Raw records:
<<<<

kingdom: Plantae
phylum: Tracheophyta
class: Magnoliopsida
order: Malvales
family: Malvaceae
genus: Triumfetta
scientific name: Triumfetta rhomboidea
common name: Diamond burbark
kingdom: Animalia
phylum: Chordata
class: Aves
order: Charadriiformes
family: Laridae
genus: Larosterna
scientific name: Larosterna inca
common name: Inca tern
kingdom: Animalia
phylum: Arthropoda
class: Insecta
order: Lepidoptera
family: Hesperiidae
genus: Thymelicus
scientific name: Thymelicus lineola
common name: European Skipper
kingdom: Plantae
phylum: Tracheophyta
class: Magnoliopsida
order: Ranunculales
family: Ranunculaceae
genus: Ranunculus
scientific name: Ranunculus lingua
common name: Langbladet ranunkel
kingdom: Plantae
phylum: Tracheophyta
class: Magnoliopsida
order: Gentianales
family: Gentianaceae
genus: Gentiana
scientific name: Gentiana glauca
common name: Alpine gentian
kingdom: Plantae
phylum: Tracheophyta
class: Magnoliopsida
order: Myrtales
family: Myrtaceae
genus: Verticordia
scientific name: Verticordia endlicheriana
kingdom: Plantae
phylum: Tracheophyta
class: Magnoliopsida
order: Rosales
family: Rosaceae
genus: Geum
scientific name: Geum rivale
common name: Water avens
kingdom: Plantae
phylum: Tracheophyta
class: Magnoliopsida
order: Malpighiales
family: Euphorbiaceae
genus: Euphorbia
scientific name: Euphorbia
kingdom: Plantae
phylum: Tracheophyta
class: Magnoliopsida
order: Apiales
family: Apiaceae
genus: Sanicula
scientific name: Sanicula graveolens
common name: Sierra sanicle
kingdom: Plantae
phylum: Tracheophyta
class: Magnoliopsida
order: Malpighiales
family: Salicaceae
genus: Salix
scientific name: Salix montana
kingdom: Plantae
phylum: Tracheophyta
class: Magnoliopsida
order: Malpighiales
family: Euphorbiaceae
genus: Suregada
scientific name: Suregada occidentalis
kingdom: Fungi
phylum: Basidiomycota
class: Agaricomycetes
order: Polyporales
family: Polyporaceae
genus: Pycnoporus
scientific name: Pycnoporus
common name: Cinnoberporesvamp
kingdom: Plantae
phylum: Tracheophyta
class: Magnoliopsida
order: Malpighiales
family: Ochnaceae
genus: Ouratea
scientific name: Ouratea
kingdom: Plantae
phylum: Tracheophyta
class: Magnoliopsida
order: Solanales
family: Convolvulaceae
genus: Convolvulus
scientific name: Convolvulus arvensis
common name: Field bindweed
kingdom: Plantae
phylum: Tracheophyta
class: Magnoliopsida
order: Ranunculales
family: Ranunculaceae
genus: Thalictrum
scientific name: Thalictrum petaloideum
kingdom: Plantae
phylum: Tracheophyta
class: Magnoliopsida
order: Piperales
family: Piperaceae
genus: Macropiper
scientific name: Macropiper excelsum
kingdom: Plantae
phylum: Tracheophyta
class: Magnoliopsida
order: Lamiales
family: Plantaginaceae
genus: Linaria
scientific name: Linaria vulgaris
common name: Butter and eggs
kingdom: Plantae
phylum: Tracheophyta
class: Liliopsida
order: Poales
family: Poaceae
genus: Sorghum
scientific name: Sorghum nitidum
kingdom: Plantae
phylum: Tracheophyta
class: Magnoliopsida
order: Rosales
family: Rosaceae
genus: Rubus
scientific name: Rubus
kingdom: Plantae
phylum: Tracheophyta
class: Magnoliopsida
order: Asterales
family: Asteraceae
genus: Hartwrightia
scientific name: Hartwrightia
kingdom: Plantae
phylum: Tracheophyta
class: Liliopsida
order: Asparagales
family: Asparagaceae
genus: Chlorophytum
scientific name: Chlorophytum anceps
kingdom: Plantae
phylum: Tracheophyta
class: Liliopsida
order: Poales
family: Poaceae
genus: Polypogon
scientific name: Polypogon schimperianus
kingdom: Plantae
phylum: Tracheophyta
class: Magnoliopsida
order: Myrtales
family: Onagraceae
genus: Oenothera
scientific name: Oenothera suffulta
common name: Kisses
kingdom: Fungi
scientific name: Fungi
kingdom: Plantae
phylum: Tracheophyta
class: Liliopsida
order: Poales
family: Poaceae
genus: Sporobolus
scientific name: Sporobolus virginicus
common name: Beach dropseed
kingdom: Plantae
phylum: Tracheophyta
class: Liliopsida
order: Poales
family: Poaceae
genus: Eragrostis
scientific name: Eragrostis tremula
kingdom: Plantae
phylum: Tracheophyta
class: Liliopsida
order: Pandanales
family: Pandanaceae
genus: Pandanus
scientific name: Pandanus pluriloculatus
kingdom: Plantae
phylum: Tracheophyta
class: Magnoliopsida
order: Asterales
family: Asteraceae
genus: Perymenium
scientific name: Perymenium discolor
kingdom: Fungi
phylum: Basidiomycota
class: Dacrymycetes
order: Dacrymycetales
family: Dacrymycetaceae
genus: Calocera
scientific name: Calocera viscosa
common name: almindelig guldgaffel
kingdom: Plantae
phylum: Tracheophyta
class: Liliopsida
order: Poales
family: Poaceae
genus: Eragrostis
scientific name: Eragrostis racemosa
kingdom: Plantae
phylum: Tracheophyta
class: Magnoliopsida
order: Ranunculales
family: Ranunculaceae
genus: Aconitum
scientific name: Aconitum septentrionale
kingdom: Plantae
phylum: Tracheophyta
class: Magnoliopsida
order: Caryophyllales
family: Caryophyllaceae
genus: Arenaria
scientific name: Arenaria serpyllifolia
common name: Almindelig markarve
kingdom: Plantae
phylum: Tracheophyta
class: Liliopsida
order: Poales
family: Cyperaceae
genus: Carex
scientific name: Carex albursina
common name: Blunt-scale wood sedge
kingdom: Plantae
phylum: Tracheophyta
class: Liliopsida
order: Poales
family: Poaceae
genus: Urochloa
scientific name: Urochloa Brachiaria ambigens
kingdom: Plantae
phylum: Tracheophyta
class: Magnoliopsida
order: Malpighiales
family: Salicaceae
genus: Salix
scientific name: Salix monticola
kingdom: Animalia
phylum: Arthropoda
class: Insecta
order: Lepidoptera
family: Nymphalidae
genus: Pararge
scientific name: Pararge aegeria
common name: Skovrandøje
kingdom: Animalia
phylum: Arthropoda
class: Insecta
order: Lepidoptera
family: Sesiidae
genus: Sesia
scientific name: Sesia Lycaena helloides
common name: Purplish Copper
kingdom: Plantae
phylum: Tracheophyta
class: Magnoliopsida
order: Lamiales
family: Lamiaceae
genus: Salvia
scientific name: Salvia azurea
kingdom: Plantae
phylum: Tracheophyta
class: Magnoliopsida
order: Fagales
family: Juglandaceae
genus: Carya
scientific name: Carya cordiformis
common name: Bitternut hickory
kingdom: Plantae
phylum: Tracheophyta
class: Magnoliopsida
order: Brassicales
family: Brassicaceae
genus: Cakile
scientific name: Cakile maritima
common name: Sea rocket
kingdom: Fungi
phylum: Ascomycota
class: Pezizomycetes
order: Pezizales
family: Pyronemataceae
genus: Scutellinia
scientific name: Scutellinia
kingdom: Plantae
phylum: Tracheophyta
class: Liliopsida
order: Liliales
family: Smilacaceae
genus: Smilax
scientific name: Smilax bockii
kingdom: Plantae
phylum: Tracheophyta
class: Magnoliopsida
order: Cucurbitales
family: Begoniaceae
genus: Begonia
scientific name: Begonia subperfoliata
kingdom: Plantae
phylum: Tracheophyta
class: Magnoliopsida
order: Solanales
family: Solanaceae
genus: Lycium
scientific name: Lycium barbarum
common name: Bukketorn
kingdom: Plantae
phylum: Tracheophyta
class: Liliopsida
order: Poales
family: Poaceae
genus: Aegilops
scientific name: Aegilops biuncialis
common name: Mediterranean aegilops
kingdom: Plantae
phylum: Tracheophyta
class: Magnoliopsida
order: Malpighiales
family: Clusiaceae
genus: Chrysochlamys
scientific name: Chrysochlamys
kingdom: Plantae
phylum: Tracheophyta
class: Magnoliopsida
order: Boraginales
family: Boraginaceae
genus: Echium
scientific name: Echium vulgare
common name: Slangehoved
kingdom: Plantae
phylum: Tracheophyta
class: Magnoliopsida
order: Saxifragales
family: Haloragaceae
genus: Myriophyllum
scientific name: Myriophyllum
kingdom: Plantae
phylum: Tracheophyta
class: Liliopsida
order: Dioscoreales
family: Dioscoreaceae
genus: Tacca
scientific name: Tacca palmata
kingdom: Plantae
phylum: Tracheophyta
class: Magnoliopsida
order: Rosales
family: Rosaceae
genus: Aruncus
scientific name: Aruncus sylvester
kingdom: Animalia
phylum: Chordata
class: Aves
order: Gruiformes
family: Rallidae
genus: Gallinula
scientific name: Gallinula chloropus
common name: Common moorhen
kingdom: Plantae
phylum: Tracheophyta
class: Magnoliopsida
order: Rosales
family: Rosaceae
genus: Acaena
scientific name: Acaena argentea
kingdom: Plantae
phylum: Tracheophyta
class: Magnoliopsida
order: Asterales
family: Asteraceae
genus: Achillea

>>>>

— Task objective —
Starting at the line that contains "order: Saxifragales", output the rows through the end of the records, unchanged.

— Response —
order: Saxifragales
family: Haloragaceae
genus: Myriophyllum
scientific name: Myriophyllum
kingdom: Plantae
phylum: Tracheophyta
class: Liliopsida
order: Dioscoreales
family: Dioscoreaceae
genus: Tacca
scientific name: Tacca palmata
kingdom: Plantae
phylum: Tracheophyta
class: Magnoliopsida
order: Rosales
family: Rosaceae
genus: Aruncus
scientific name: Aruncus sylvester
kingdom: Animalia
phylum: Chordata
class: Aves
order: Gruiformes
family: Rallidae
genus: Gallinula
scientific name: Gallinula chloropus
common name: Common moorhen
kingdom: Plantae
phylum: Tracheophyta
class: Magnoliopsida
order: Rosales
family: Rosaceae
genus: Acaena
scientific name: Acaena argentea
kingdom: Plantae
phylum: Tracheophyta
class: Magnoliopsida
order: Asterales
family: Asteraceae
genus: Achillea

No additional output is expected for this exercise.